I fed the bees today. It was a few weeks since I had done this so I was a little concerned that my last feeding had lasted them through the dreadful cold and wet that we have endured lately. All colonies had survived and seemed to be ready waiting for me. I had lovely cool smoke from the needles of the Mexican pine near our front door and disturbed them as little as possible during the exercise of refilling the trays with the candied honey and sprinkling it with white sugar. The bees came up licking as I did this and you'd swear they know the routine now.
They are away from the house a bit in an area where we seldom venture. The dogs never follow me there, perhaps past experience has made them wiser. There's some thick undergrowth behind the hives and while I was doing the feeding there was a familiar sound coming from the scrub. It was 'old scritchy' the whipbird cackling away like an old grump, a most welcome sound given the harshness of the winter.
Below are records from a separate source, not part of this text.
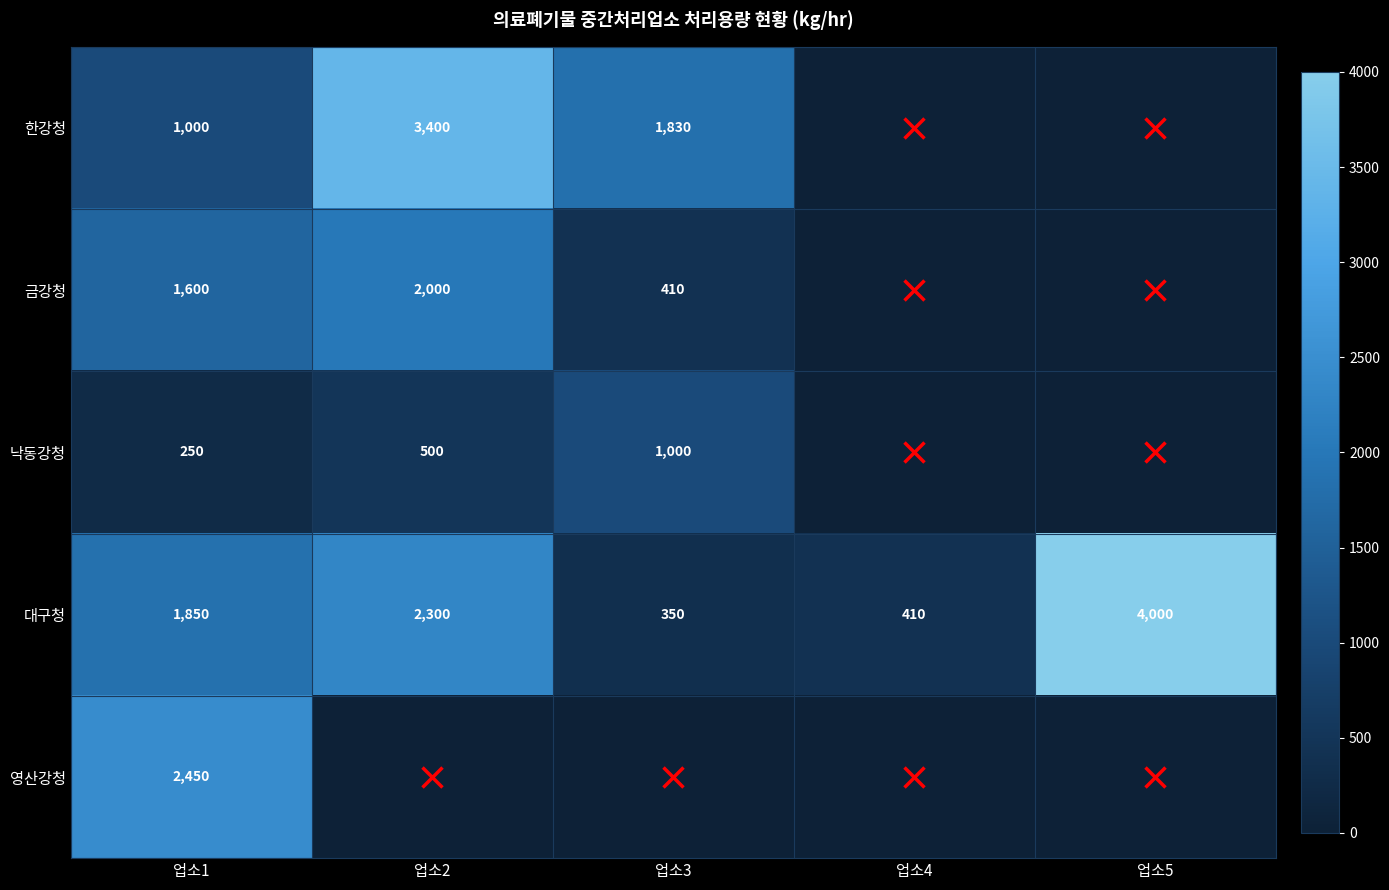

What is the total value across all series at 업소5?

4000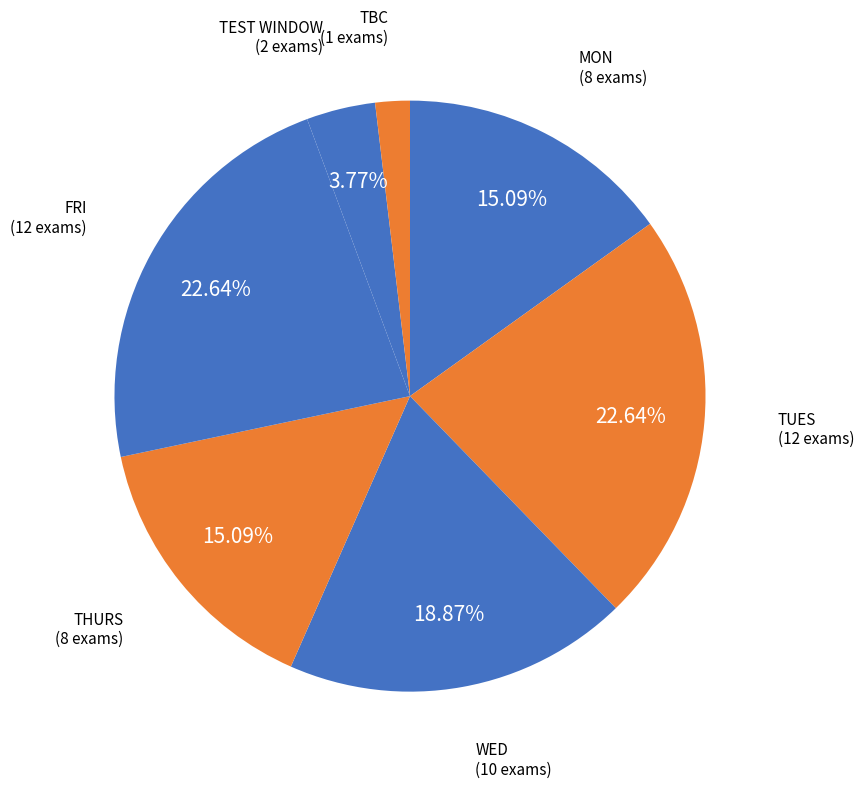

To the nearest percent, what is the average slice percentage?

14%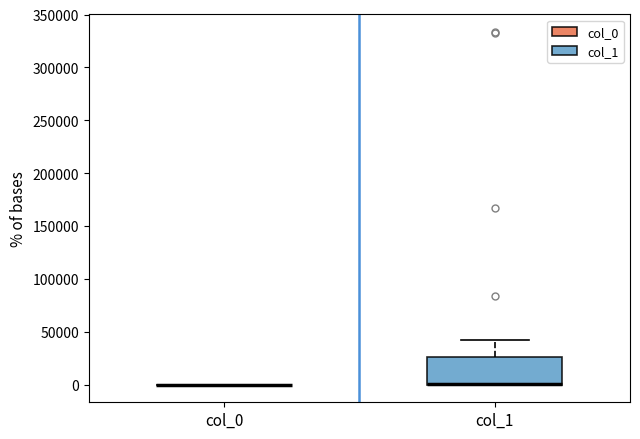

Where is the upper edge of the box for col_1 on the y-axis? The values are not printed on the chart, so give them approximately, as read against the axis.

25000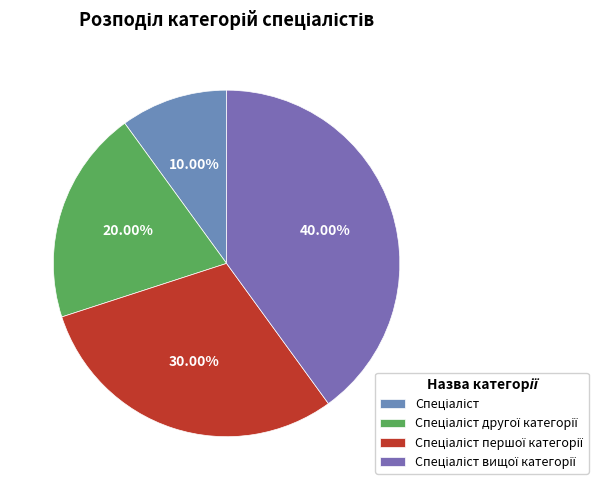

Which category has the smallest portion of the pie?

Спеціаліст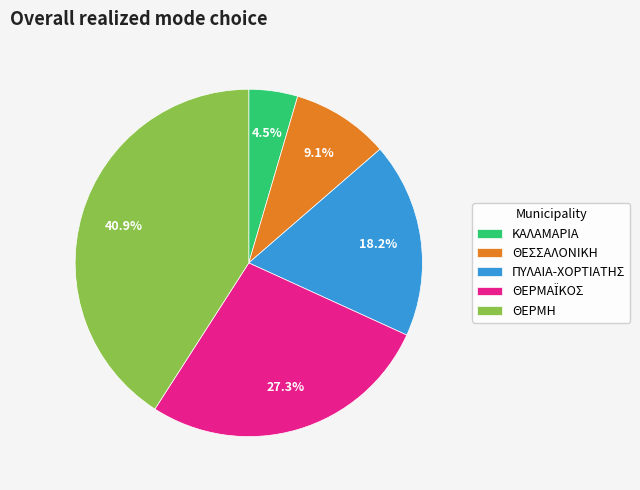

What portion of the pie excludes ΚΑΛΑΜΑΡΙΑ?

95.5%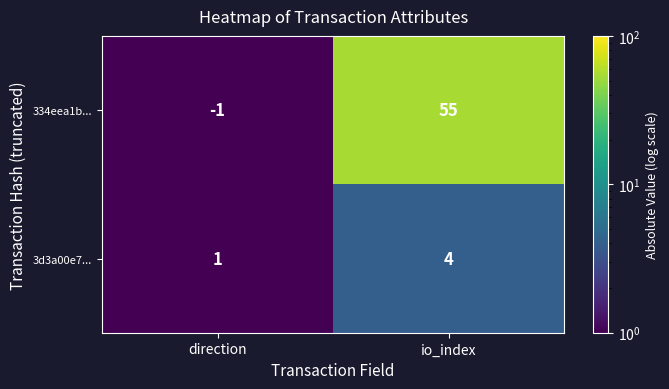

Reading right to left, extract all data points from this chart.

334eea1b...: 55	-1
3d3a00e7...: 4	1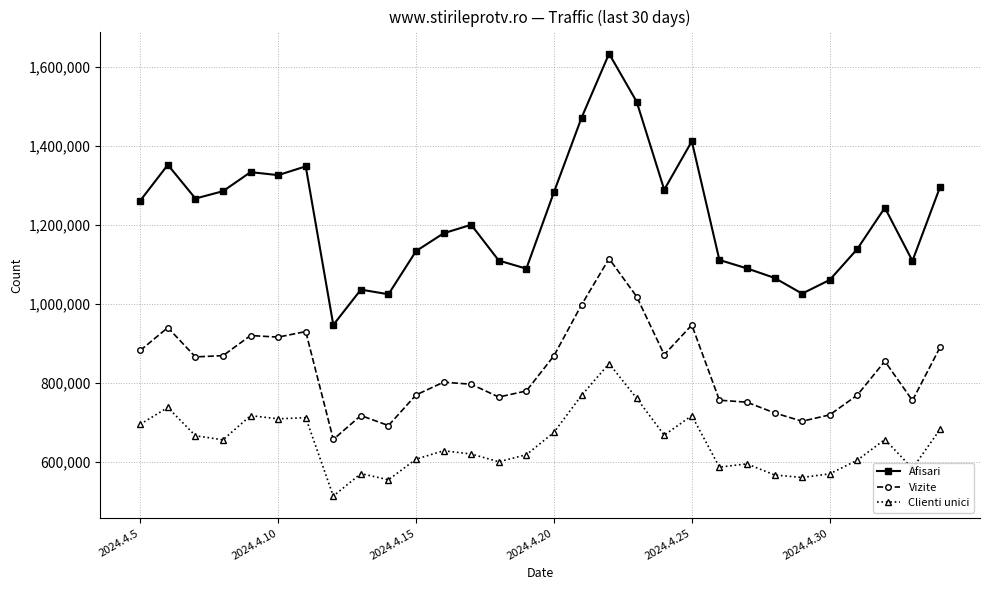

Which series has the largest total across all categories?

Afisari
The whipbirds for several years have come to breed in our garden or closeby, remaining through the spring asthey raise their young, then disappear as the weather heats up in summer. It was heartwarming to notice them for the first time this season, in what is surely a sign of the approaching spring. They have not started the 'cracking' and answering yet but I'm waiting for that now.
After feeding the bees here I went up to 'Sunset' to feed the hive at Mark and Jane's and as I got out the van two magpies were warbling outrageously in unison in another promise of the nearing spring season.
Not far to go now. Still seven weeks of winter left supposedly but I think spring will be early just as winter came in weeks early. There are terrible heatwaves scorching the U.S. Perhaps we'll cop an extreme summer to follow spring.